Extract the lines starting with the first line of the entries and going on through the line containing "ber optic lines, oil". Copy them without any changes.
==== DATA SHOWN
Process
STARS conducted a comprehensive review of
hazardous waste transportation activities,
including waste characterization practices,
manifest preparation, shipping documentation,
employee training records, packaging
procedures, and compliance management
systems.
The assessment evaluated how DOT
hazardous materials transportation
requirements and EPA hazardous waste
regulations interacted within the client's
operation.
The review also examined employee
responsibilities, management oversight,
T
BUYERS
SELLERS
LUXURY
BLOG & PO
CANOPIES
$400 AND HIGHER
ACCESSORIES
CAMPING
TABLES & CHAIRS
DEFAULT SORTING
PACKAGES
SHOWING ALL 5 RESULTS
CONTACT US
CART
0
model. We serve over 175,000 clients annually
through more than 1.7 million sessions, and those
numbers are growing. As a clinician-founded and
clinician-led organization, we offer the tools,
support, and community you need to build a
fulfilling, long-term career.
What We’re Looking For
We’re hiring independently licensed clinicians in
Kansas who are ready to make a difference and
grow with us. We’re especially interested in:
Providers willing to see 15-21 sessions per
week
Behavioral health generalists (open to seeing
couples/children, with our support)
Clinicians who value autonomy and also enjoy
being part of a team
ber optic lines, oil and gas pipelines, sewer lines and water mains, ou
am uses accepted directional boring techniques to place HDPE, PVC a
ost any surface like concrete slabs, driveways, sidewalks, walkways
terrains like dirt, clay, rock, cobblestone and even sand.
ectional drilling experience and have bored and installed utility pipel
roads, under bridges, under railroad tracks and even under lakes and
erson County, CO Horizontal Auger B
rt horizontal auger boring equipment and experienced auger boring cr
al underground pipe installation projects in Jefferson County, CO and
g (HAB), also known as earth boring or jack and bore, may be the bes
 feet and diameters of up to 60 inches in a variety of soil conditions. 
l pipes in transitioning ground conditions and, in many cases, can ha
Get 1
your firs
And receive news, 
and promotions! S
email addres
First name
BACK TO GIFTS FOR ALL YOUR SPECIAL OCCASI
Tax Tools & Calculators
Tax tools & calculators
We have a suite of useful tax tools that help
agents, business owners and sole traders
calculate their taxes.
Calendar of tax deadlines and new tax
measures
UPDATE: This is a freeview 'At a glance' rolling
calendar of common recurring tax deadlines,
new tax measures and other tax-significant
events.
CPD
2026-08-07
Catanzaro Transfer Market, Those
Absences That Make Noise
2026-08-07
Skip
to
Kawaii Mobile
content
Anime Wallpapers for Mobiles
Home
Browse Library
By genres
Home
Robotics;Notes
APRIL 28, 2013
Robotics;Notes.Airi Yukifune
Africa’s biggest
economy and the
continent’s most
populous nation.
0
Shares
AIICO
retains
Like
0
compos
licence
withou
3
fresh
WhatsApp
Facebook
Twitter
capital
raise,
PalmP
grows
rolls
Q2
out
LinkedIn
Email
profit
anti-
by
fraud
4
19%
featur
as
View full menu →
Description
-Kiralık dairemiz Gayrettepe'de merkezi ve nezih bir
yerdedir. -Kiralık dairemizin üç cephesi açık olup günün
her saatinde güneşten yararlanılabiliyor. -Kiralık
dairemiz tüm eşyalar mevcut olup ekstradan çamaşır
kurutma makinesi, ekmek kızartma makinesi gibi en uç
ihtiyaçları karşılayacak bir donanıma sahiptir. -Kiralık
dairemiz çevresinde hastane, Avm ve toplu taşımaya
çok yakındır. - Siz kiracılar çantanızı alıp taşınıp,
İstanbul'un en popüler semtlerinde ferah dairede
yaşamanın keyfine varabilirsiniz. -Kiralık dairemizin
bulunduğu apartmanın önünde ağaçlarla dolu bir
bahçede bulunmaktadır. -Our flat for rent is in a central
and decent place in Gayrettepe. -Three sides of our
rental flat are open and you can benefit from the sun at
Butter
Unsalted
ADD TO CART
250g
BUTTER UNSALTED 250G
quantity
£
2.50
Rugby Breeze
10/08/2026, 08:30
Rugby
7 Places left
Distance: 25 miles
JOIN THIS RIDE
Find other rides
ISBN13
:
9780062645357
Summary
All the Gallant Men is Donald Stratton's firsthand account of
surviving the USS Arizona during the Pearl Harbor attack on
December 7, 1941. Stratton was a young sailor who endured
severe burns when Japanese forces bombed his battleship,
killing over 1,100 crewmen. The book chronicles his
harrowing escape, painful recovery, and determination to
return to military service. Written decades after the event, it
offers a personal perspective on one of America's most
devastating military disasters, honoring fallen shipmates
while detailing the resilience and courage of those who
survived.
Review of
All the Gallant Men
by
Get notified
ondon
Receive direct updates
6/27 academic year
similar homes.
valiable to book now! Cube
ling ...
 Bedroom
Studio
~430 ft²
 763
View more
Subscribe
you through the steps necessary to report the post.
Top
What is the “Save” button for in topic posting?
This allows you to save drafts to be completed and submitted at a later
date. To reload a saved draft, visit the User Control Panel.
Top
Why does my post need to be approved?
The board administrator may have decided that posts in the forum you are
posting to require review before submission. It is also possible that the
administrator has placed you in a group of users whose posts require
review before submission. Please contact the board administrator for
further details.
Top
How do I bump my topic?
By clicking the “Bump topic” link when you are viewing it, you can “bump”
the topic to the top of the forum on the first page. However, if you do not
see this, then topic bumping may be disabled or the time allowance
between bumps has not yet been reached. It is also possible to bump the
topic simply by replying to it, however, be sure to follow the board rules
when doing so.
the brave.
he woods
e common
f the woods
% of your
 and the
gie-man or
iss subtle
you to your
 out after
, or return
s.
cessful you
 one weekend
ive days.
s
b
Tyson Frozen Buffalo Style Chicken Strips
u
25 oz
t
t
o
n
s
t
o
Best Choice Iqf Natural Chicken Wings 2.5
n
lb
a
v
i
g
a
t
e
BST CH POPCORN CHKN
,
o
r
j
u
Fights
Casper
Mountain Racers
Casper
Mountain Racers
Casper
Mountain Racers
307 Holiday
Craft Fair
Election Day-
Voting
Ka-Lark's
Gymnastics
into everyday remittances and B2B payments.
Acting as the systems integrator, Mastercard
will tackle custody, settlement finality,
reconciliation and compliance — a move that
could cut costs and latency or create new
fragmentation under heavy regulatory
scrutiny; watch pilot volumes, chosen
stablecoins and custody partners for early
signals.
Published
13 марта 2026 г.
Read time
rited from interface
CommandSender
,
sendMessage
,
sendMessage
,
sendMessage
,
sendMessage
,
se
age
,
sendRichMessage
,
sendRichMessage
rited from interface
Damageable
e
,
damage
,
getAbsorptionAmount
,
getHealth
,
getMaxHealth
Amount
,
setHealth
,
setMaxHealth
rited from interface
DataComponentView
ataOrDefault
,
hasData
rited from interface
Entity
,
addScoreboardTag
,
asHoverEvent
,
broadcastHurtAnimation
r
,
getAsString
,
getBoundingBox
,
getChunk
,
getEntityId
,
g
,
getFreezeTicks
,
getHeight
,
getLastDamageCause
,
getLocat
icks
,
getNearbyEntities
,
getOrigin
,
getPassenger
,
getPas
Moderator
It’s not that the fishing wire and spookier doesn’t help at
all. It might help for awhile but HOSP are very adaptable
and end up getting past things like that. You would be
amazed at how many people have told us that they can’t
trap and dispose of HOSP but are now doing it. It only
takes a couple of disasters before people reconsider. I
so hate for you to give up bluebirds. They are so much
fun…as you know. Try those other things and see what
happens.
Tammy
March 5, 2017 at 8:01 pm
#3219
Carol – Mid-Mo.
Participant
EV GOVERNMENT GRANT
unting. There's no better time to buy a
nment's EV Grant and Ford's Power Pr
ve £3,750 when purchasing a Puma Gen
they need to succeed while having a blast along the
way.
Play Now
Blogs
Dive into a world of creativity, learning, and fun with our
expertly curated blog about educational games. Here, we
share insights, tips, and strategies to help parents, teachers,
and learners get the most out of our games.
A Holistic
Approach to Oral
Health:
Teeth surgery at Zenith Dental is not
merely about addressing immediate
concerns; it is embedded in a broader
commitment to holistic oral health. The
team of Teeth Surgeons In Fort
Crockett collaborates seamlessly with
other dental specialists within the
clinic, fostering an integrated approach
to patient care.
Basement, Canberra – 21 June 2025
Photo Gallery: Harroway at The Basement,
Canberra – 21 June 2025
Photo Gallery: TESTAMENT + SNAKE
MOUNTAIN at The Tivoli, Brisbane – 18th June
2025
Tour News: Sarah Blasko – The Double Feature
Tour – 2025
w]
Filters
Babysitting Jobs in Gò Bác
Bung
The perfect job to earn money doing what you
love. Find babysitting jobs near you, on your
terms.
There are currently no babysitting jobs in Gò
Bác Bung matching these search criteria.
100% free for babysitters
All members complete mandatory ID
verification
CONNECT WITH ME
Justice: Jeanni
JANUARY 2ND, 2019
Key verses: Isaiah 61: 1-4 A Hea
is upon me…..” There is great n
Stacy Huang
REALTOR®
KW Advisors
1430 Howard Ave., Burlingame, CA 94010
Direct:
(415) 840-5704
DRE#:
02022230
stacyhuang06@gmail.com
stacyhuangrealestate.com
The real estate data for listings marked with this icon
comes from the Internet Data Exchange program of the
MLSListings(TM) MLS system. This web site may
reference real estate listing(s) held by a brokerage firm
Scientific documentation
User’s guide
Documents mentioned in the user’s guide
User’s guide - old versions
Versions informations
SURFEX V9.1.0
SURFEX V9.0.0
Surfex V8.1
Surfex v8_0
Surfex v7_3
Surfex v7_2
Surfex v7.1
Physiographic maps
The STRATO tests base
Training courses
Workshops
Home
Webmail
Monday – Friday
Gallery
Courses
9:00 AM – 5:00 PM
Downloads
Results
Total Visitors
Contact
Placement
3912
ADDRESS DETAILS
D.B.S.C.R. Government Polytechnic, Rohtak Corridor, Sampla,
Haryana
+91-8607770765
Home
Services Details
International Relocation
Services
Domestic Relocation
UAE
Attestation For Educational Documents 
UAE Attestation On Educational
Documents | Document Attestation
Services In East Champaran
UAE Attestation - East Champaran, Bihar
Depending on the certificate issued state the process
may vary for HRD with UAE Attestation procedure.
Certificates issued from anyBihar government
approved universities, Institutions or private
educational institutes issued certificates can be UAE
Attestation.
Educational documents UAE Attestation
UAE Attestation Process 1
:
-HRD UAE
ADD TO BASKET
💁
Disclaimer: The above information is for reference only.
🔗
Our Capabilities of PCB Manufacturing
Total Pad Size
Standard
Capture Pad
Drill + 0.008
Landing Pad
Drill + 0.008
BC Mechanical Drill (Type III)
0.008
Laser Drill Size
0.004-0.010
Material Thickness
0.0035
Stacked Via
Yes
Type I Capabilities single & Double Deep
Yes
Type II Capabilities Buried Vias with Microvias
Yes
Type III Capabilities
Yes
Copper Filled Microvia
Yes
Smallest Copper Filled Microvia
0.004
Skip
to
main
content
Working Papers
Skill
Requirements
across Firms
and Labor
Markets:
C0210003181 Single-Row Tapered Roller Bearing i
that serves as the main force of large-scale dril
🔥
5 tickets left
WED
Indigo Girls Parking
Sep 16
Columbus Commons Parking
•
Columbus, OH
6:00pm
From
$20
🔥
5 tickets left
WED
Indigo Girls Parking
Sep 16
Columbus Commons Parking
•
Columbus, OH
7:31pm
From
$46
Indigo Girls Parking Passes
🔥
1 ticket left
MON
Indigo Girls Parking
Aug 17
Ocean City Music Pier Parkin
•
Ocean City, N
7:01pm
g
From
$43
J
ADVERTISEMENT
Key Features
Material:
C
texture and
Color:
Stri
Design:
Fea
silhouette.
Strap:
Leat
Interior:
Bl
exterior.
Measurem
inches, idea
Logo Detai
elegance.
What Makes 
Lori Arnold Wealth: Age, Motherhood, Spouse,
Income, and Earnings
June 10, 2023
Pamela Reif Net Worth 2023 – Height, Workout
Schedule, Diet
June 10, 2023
========
■ ANSWER FOR THIS EXERCISE
Process
STARS conducted a comprehensive review of
hazardous waste transportation activities,
including waste characterization practices,
manifest preparation, shipping documentation,
employee training records, packaging
procedures, and compliance management
systems.
The assessment evaluated how DOT
hazardous materials transportation
requirements and EPA hazardous waste
regulations interacted within the client's
operation.
The review also examined employee
responsibilities, management oversight,
T
BUYERS
SELLERS
LUXURY
BLOG & PO
CANOPIES
$400 AND HIGHER
ACCESSORIES
CAMPING
TABLES & CHAIRS
DEFAULT SORTING
PACKAGES
SHOWING ALL 5 RESULTS
CONTACT US
CART
0
model. We serve over 175,000 clients annually
through more than 1.7 million sessions, and those
numbers are growing. As a clinician-founded and
clinician-led organization, we offer the tools,
support, and community you need to build a
fulfilling, long-term career.
What We’re Looking For
We’re hiring independently licensed clinicians in
Kansas who are ready to make a difference and
grow with us. We’re especially interested in:
Providers willing to see 15-21 sessions per
week
Behavioral health generalists (open to seeing
couples/children, with our support)
Clinicians who value autonomy and also enjoy
being part of a team
ber optic lines, oil and gas pipelines, sewer lines and water mains, ou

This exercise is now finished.